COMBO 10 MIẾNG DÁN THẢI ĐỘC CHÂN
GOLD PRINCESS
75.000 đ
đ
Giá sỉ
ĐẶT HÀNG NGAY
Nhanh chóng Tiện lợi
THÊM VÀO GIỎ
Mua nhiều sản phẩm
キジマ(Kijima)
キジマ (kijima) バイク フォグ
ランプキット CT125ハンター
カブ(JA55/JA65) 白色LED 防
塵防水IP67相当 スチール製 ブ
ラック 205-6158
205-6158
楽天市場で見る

● ● ● ● ●

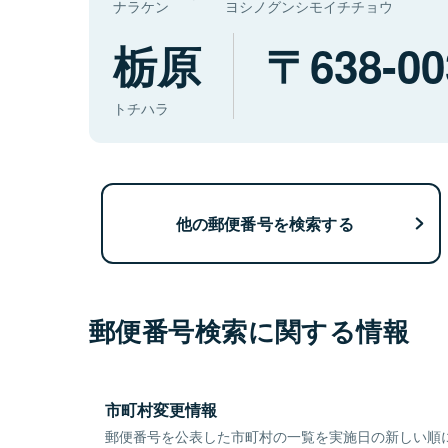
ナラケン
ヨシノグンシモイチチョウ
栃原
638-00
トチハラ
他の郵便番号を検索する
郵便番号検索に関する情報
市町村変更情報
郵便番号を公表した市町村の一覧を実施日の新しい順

● ● ● ● ●

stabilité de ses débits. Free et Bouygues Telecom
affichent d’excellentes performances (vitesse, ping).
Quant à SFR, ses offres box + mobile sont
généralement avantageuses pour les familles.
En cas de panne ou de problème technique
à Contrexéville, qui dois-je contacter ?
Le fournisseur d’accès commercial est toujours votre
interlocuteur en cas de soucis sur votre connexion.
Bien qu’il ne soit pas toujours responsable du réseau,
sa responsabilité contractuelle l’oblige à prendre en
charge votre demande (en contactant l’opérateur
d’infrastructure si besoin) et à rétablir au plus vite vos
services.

● ● ● ● ●

TASK STATEMENT:
Extract the lines of the records from the one containing "stabilité de ses" through the one containing "Le fournisseur d’accès", repeating them exactly.

PROBLEM SOLUTION:
stabilité de ses débits. Free et Bouygues Telecom
affichent d’excellentes performances (vitesse, ping).
Quant à SFR, ses offres box + mobile sont
généralement avantageuses pour les familles.
En cas de panne ou de problème technique
à Contrexéville, qui dois-je contacter ?
Le fournisseur d’accès commercial est toujours votre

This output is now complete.